SEMARANG, beritajateng.tv – Alih-alih mengubah aturan kepala daerah agar dipilih oleh DPRD dengan alasan ongkos Pilkada yang mahal, pengamat politik Universitas Diponegoro (Undip) menyarankan pembaruan teknologi informasi (IT) dalam pemungutan suara.
Hal itu dicetuskan oleh pengamat politik Undip sekaligus Mantan Ketua Bawaslu RI, Nur Hidayat Sardini (NHS), Rabu, 18 Desember 2024.
“Kenapa kita tidak mulai menerapkan teknologi informasi? Mungkin tidak seluruh tahapan, tetapi subtahapan tertentu itu penting. Tidak harus selalu e-voting, tetapi misalnya dengan rekapitulasi elektronik,” ujar NHS.
Ia mencontohkan pengalamannya saat mengunjungi Ekuador pada 2014 silam. Pada saat itu, NHS berstatus sebagai DKPP.
“Pada saat itu. orang datang ke TPS untuk mengisi [surat suara], lalu masuk ke pindai atau rekapitulasi nasional di situ. Tidak perlu ada PPS, PPK, bahkan tidak perlu KPU kabupaten/kota sebenarnya, karena itu [suara] di pindah langsung,” terang NHS.

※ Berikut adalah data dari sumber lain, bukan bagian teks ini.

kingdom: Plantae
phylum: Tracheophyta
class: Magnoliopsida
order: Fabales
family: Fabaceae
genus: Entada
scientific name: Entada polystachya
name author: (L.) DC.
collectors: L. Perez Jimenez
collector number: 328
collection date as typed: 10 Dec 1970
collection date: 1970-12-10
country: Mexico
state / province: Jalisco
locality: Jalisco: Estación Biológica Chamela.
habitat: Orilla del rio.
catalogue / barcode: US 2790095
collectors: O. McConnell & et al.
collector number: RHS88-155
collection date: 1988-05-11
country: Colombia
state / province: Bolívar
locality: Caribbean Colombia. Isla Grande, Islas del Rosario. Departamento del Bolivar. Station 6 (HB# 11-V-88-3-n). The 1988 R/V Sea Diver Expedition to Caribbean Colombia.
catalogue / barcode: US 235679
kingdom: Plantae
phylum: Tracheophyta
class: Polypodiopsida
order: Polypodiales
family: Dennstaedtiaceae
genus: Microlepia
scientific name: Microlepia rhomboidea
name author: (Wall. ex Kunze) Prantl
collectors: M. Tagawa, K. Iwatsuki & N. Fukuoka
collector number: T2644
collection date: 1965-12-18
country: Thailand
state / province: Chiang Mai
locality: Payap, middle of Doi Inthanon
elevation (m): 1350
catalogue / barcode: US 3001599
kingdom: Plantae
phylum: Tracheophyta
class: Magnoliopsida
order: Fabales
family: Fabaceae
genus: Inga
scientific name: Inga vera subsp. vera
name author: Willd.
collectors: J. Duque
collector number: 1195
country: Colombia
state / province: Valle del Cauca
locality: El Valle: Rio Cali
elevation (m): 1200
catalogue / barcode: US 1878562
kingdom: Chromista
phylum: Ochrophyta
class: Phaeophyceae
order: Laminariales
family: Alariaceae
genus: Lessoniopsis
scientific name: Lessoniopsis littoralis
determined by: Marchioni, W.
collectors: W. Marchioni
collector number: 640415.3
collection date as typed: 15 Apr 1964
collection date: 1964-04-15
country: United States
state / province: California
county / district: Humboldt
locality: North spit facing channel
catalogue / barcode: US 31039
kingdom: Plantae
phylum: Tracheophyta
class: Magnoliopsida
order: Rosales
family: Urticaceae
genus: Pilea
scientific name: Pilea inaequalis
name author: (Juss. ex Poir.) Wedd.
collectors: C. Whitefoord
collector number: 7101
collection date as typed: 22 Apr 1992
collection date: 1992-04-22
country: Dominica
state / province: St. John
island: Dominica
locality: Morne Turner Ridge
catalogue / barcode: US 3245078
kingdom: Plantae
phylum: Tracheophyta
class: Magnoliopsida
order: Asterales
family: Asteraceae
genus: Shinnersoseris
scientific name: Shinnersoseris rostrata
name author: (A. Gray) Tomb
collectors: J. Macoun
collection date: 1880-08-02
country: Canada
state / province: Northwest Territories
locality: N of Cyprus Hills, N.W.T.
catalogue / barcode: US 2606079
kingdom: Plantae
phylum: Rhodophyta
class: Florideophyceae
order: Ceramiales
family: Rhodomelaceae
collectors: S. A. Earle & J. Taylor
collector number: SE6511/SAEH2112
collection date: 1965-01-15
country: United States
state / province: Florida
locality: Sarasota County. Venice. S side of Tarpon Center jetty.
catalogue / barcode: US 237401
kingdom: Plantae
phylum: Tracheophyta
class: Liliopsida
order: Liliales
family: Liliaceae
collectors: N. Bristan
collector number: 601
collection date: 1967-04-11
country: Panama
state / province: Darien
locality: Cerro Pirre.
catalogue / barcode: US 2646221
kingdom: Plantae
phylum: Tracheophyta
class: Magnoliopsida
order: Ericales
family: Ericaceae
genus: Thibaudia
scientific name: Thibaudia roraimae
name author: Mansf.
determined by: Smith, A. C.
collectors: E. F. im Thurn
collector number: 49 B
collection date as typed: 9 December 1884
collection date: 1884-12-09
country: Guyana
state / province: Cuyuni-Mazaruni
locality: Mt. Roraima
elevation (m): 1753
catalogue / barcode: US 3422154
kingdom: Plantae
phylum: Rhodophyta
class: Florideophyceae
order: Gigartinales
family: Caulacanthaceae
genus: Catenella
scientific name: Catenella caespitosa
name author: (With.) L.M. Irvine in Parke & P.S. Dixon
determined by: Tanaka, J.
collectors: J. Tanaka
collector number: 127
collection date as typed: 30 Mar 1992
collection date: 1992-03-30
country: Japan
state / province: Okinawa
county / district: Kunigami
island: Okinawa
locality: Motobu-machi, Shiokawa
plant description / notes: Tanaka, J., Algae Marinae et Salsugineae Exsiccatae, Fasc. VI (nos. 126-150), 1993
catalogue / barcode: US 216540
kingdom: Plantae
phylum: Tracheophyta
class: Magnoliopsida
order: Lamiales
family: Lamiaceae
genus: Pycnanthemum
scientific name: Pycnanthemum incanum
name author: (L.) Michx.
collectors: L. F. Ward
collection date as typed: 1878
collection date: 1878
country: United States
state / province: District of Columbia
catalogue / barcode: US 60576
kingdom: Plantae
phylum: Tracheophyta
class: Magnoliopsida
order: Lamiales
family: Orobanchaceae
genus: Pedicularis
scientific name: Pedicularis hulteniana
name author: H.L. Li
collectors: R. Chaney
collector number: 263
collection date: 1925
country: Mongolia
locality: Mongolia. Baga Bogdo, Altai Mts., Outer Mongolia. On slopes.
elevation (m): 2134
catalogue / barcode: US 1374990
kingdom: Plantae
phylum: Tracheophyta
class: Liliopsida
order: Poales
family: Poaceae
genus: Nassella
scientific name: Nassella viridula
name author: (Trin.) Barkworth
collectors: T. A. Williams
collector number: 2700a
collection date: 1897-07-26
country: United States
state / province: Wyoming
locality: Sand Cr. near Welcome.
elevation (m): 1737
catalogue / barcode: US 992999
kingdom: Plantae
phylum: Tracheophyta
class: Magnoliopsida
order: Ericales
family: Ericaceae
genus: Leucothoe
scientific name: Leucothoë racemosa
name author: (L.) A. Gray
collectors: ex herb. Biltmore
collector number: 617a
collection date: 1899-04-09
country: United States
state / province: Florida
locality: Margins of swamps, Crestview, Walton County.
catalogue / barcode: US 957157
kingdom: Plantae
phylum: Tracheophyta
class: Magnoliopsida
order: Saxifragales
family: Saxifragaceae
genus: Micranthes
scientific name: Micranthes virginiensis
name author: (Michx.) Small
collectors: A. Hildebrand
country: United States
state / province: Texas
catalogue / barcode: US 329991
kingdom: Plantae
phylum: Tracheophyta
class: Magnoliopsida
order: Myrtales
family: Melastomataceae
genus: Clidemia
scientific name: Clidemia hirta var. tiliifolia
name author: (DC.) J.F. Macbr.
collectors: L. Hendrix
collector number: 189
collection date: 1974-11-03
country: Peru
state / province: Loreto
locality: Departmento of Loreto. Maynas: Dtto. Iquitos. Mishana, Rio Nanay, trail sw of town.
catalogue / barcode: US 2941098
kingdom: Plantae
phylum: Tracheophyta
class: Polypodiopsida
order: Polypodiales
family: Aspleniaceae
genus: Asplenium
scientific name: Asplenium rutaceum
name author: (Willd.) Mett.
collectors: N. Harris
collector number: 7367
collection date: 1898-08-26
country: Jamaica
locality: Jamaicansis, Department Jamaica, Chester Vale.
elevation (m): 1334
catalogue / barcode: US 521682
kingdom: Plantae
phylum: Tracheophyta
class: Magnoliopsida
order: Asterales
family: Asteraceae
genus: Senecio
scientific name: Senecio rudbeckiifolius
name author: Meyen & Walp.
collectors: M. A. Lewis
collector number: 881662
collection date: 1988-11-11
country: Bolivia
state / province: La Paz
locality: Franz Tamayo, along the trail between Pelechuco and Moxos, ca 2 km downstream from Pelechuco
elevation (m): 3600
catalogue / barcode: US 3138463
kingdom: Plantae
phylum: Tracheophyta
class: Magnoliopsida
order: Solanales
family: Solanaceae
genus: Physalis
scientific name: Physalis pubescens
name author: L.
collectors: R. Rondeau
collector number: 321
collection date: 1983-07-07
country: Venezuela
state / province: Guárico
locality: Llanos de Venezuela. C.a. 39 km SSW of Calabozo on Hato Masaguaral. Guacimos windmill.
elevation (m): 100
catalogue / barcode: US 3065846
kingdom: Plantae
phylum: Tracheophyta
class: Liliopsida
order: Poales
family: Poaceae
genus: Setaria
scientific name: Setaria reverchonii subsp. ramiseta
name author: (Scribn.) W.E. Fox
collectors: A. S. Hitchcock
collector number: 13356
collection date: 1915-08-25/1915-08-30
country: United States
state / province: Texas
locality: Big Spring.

Kendati begitu, jika Indonesia mengadopsi cara yang berlaku di Ekuador, maka seluruh alat pemungutan suara harus terpercaya, atau yang NHS sebut auditable.
“Alatnya harus auditable, maka pengawas Pemilu tidak bersifat tradisional yang mengawasi secara kasat mata, tetapi juga ahli forensik election ya, seperti yang sedang saya pelajari tentang election forensik yaitu berbasis digital,” sambung NHS.
BACA JUGA: Pengamat Politik Undip Sebut DPRD Pilih Kepala Daerah sebagai Langkah Mundur, Ini Alasannya
Menurutnya, pembaharuan IT dalam pemungutan suara dapat memangkas biaya Pemilu maupun Pilkada. Sebab, kata NHS, sebanyak 64 persen pembiayaan Pemilu maupun Pilkada di Indonesia ialah untuk membayar honorarium petugas.
“Kalau itu kemudian kita bisa pangkas, bisa lebih baik, bisa lebih hemat. Saya setuju l adanya pengurangan penyelenggara Pemilu di level nasional, lima saja cukup. Di level provinsi bila perlu tiga saja,” tegas dia.
Bahkan, kata NHS, di tingkat kabupaten/kota lebih baik dibentuk badan adhoc saja.
“Tidak ada teori bahwa banyaknya itu menentukan prosesnya, tapi sekretariatnya, eksekutornya, itu harus di perkuat keahliannya. Daripada komisionernya terlalu banyak, lebih baik keahliannya,” tegas NHS.
NHS pun mempertanyakan ongkos Pemilu dan Pilkada yang Presiden RI Prabowo Subianto sebut mahal.